R/data.R
In clustra: Clustering Longitudinal Trajectories

#' Simulated blood pressure data
#' 
#' A sample of 10,000 individuals from the full 80,000 individuals in a dataset
#' available on GitHub at 
#' https://github.com/MVP-CHAMPION/clustra-SAS/raw/main/bp_data/simulated_data_27June2023.csv.gz
#' 
#' The full data set contains 80,000 individuals, each with an average of about
#' 17 observations in 5 clusters with scatter. The individuals are generated 
#' from a 5-cluster thin spline model of actual blood pressures collected from 
#' roughly the same number of individuals at U.S. Department of Veterans Affairs
#' facilities in connection with the MVP-CHAMPION project. Each cluster-mean 
#' generated individual has a random number of observations at random times with
#' one observation at intervention time 0, and with added standard normal error.

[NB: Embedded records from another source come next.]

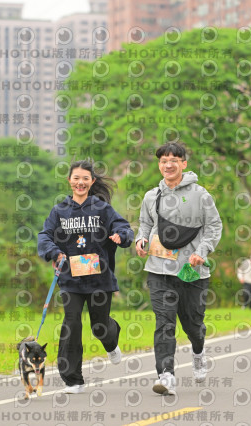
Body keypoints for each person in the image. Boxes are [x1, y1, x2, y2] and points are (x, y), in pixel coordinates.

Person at [37, 160, 134, 394]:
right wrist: (54, 251)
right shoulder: (59, 211)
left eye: (85, 179)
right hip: (71, 279)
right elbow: (44, 236)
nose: (80, 182)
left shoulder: (102, 209)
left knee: (100, 327)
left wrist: (121, 236)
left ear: (92, 182)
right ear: (69, 180)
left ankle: (111, 340)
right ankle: (73, 380)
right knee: (71, 324)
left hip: (100, 278)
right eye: (76, 178)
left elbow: (124, 228)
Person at [135, 142, 222, 396]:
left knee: (193, 324)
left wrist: (201, 252)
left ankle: (198, 351)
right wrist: (141, 240)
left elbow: (214, 226)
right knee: (164, 322)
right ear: (159, 165)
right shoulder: (152, 196)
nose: (168, 165)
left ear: (184, 163)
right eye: (163, 160)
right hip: (159, 269)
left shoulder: (201, 195)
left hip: (191, 271)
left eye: (174, 160)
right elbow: (144, 224)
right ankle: (166, 375)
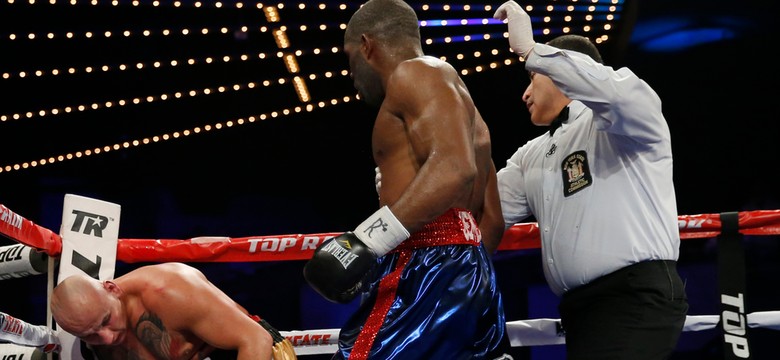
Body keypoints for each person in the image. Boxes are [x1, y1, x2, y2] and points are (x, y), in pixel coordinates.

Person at [302, 0, 510, 359]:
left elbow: (454, 170)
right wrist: (461, 275)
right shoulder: (464, 107)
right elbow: (491, 220)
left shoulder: (416, 73)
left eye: (351, 61)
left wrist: (368, 241)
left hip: (424, 262)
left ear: (367, 46)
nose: (352, 77)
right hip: (467, 267)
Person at [491, 1, 689, 359]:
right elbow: (484, 210)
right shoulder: (530, 155)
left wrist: (534, 52)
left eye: (533, 77)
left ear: (561, 70)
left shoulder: (623, 118)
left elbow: (612, 92)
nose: (525, 92)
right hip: (581, 310)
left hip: (633, 296)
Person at [50, 262, 296, 360]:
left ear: (112, 288)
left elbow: (254, 339)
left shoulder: (169, 292)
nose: (107, 337)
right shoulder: (91, 320)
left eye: (106, 320)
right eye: (90, 335)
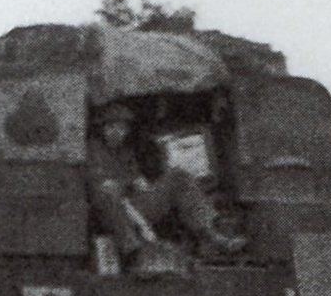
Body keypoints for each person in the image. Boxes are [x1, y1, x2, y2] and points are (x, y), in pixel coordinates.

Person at [85, 102, 244, 273]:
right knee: (108, 197)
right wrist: (129, 184)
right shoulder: (92, 150)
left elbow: (139, 183)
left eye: (122, 128)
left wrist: (141, 185)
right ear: (102, 128)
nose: (118, 132)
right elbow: (104, 187)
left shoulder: (125, 153)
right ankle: (137, 254)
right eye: (112, 127)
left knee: (178, 176)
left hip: (135, 207)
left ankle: (213, 234)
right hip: (111, 213)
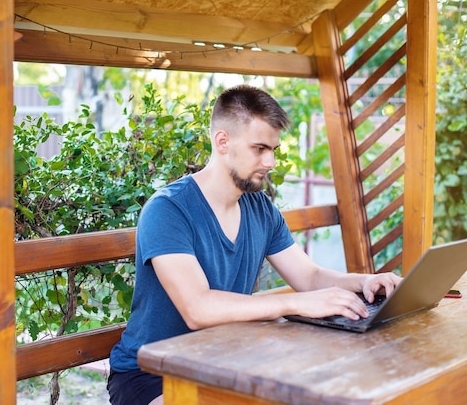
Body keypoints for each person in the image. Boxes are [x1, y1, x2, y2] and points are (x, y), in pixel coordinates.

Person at [107, 84, 402, 405]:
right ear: (222, 142)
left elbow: (310, 277)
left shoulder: (260, 208)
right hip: (151, 373)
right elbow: (197, 308)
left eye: (273, 149)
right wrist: (294, 304)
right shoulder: (168, 209)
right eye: (260, 148)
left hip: (225, 363)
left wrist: (366, 282)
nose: (271, 161)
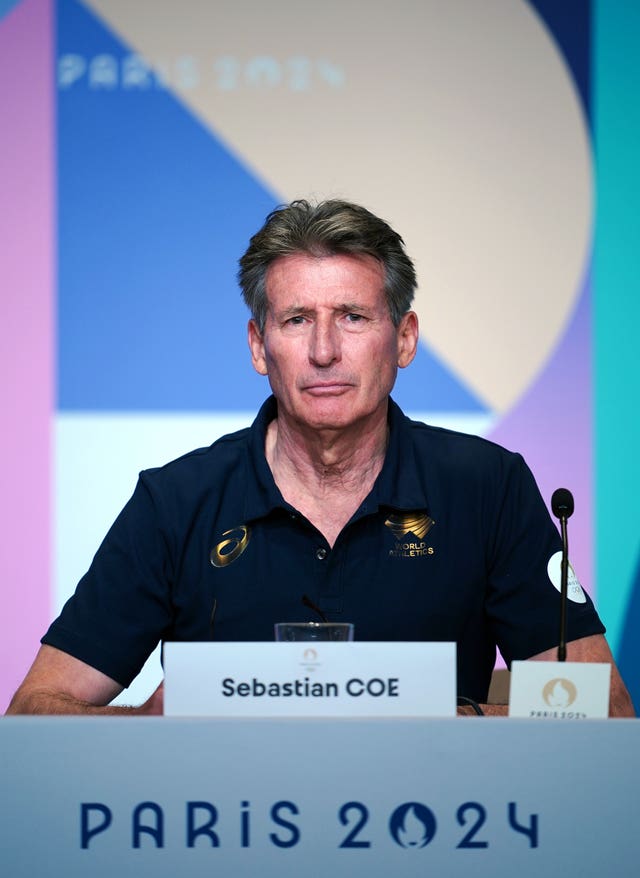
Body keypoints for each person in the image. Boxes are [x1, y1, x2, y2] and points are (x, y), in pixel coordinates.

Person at [6, 199, 634, 717]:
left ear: (405, 338)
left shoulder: (488, 486)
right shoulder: (176, 501)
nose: (325, 350)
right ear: (259, 345)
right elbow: (36, 710)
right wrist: (151, 731)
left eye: (353, 317)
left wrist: (437, 716)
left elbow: (601, 710)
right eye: (297, 319)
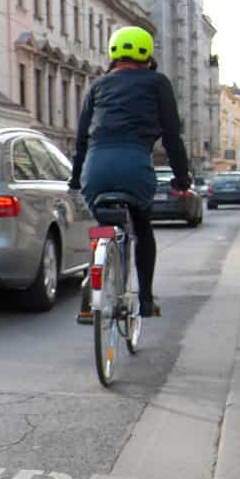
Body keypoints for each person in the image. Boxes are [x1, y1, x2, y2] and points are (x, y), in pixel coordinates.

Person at [70, 26, 191, 319]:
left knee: (102, 228)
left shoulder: (97, 86)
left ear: (113, 54)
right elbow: (172, 137)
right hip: (135, 166)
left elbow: (82, 138)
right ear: (148, 55)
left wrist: (75, 179)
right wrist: (182, 179)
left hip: (96, 170)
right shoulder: (157, 82)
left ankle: (92, 289)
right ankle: (147, 301)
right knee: (142, 227)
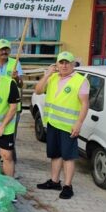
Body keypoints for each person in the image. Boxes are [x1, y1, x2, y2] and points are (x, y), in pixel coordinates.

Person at [34, 51, 90, 200]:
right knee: (55, 154)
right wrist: (47, 75)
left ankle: (67, 186)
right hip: (52, 123)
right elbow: (38, 90)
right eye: (61, 62)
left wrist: (79, 123)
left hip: (68, 126)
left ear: (73, 64)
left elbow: (85, 104)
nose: (64, 65)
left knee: (68, 157)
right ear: (56, 64)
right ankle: (54, 181)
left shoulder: (80, 80)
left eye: (67, 62)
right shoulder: (52, 78)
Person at [0, 38, 24, 165]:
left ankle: (10, 165)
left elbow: (21, 84)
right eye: (1, 49)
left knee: (9, 137)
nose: (4, 51)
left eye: (6, 49)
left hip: (11, 108)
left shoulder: (15, 63)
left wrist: (17, 78)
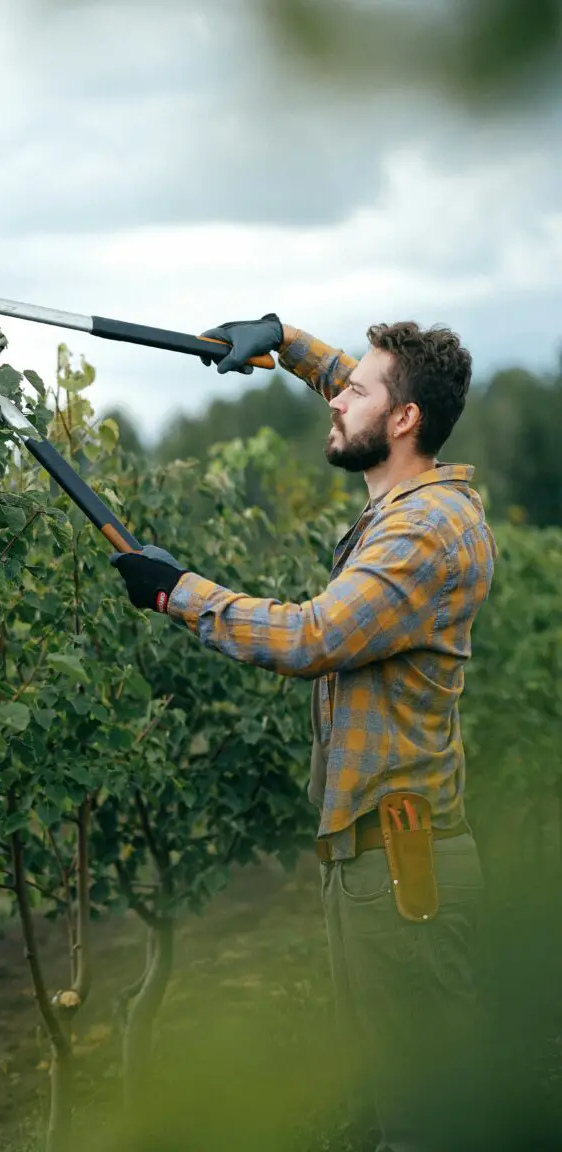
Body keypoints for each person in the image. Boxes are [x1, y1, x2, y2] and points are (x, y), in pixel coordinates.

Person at [109, 314, 497, 1151]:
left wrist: (180, 592)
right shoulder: (412, 488)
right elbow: (351, 388)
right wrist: (283, 340)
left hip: (399, 875)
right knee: (382, 1114)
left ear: (403, 421)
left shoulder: (423, 531)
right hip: (375, 865)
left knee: (425, 1124)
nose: (336, 398)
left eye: (355, 391)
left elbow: (312, 639)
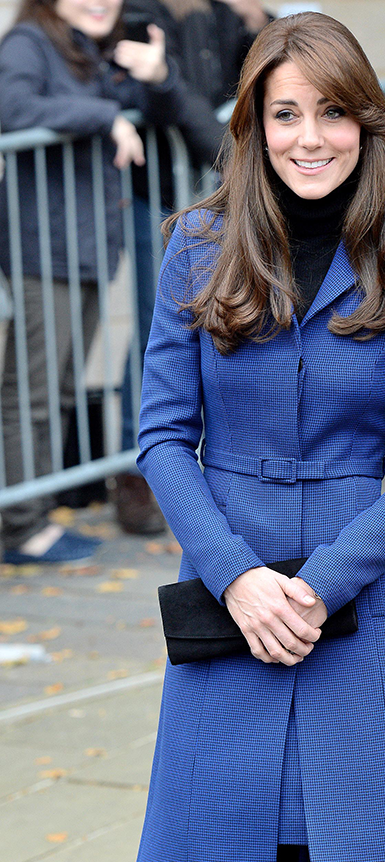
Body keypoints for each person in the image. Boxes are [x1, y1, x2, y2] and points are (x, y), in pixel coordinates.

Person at [126, 12, 385, 862]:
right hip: (226, 606)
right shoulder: (195, 245)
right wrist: (236, 577)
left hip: (348, 615)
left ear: (366, 123)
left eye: (330, 112)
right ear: (253, 125)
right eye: (284, 113)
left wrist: (321, 582)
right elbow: (159, 437)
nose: (308, 136)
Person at [0, 0, 188, 563]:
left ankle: (29, 518)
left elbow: (154, 110)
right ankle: (20, 527)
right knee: (32, 393)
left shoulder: (93, 51)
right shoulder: (29, 43)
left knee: (53, 390)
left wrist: (160, 78)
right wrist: (103, 117)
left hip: (81, 247)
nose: (101, 1)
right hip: (42, 247)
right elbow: (10, 107)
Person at [114, 0, 273, 535]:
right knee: (153, 332)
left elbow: (263, 81)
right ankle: (136, 479)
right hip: (153, 196)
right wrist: (231, 155)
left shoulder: (227, 13)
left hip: (211, 197)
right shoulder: (139, 12)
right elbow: (157, 105)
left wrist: (258, 23)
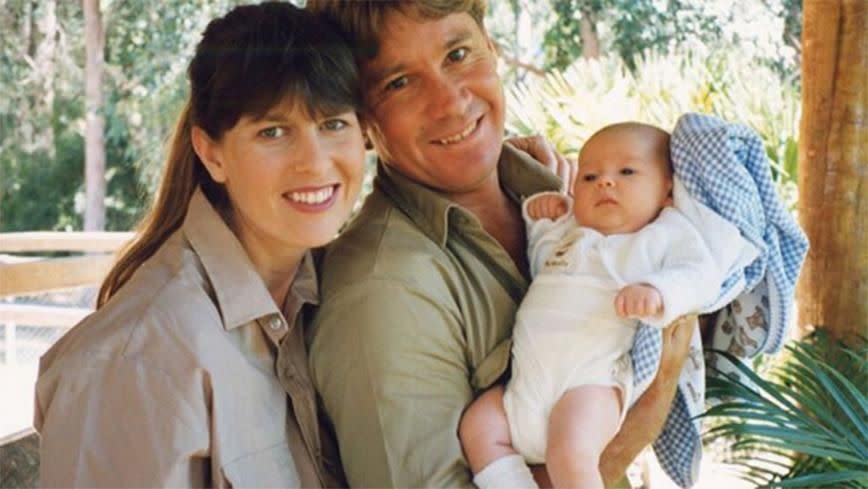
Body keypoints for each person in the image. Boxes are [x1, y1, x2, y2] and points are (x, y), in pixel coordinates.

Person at [304, 1, 696, 487]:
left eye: (458, 54)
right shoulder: (382, 294)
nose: (450, 102)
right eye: (398, 83)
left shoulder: (561, 196)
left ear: (492, 50)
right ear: (362, 122)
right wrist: (646, 406)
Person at [33, 3, 365, 486]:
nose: (315, 163)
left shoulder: (327, 297)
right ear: (212, 154)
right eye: (273, 132)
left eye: (334, 124)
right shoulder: (139, 361)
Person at [459, 122, 724, 488]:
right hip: (524, 387)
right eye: (589, 176)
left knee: (570, 455)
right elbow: (543, 263)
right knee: (478, 426)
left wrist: (659, 291)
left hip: (588, 383)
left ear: (667, 189)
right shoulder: (572, 231)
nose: (605, 182)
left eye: (626, 172)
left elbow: (702, 275)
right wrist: (542, 220)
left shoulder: (662, 235)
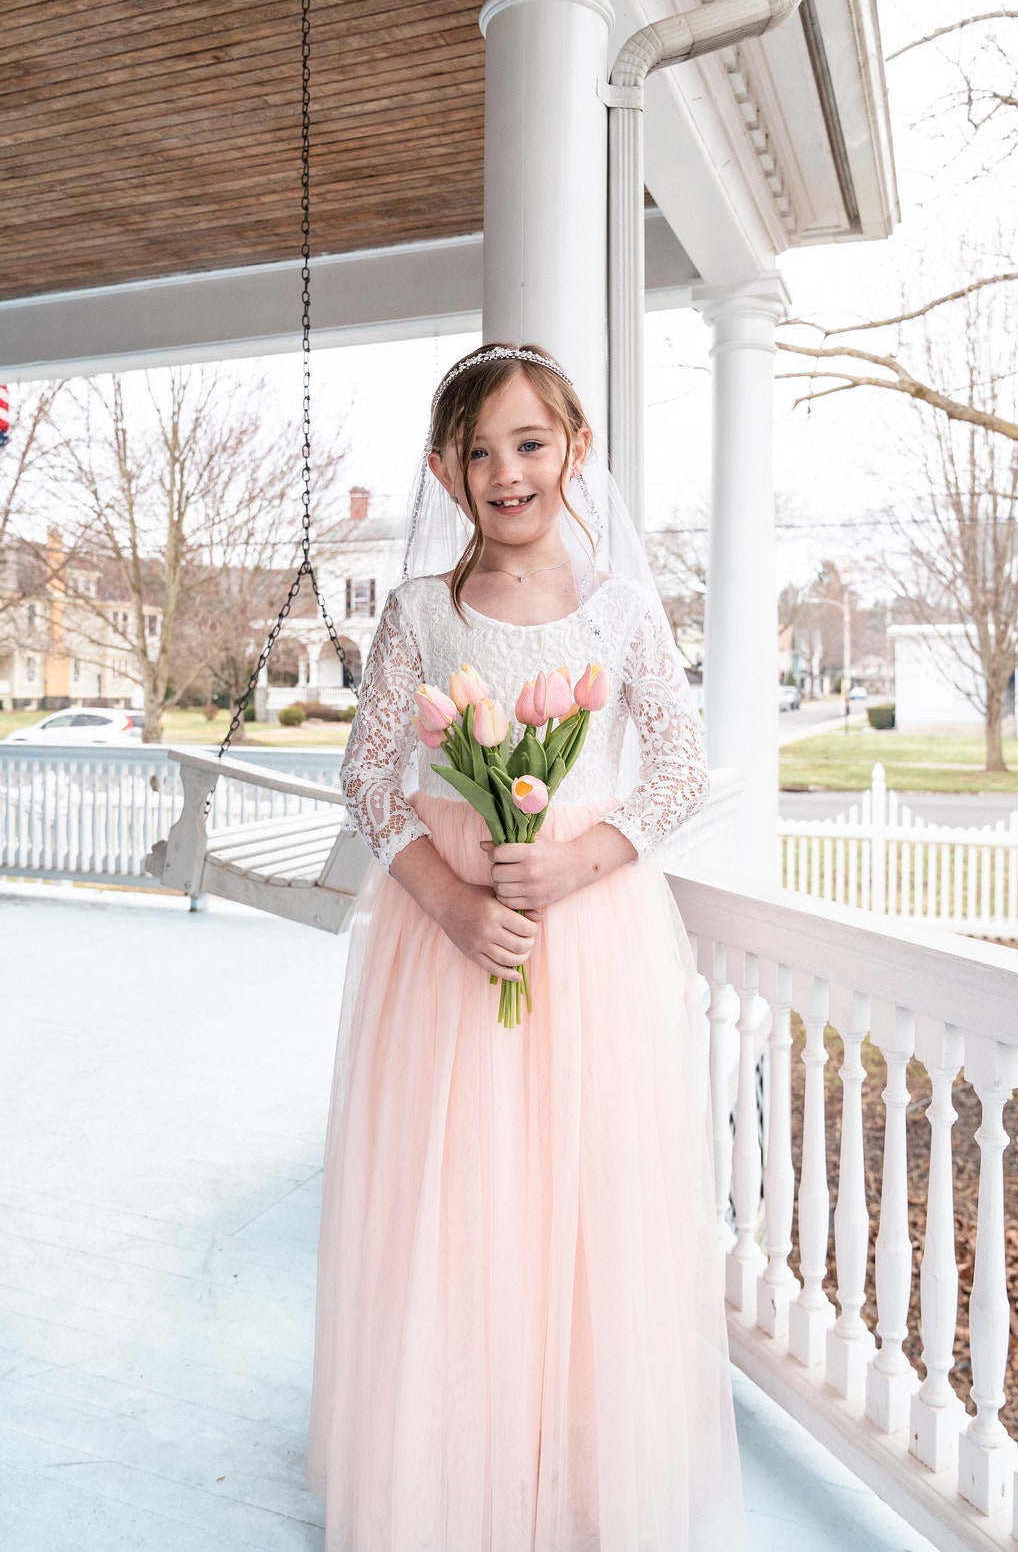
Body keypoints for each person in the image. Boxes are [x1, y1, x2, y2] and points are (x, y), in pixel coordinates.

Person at [307, 343, 743, 1550]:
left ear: (576, 452)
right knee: (456, 1194)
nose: (507, 472)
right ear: (445, 473)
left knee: (578, 1193)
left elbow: (679, 769)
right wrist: (452, 902)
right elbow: (368, 778)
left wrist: (575, 861)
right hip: (447, 943)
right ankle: (454, 1468)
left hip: (589, 942)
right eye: (479, 452)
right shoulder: (419, 613)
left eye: (531, 444)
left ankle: (577, 1469)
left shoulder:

#' The resulting data has 1,353,910 rows and 4 columns.
#' 
#' @format ## `bp10k`
#' A "data.table" and "data.frame" with 167,277 rows and 4 columns:
#' \describe{
#'   \item{id}{An integer in 1:80000.}
#'   \item{group}{An integer in 1:5.}
#'   \item{time}{An integer between -365 and 730, giving observation day with
#'   reference to an intervention at time 0.}
#'   \item{response}{The systolic blood pressure on that day.}
#' }
#' 
"bp10k"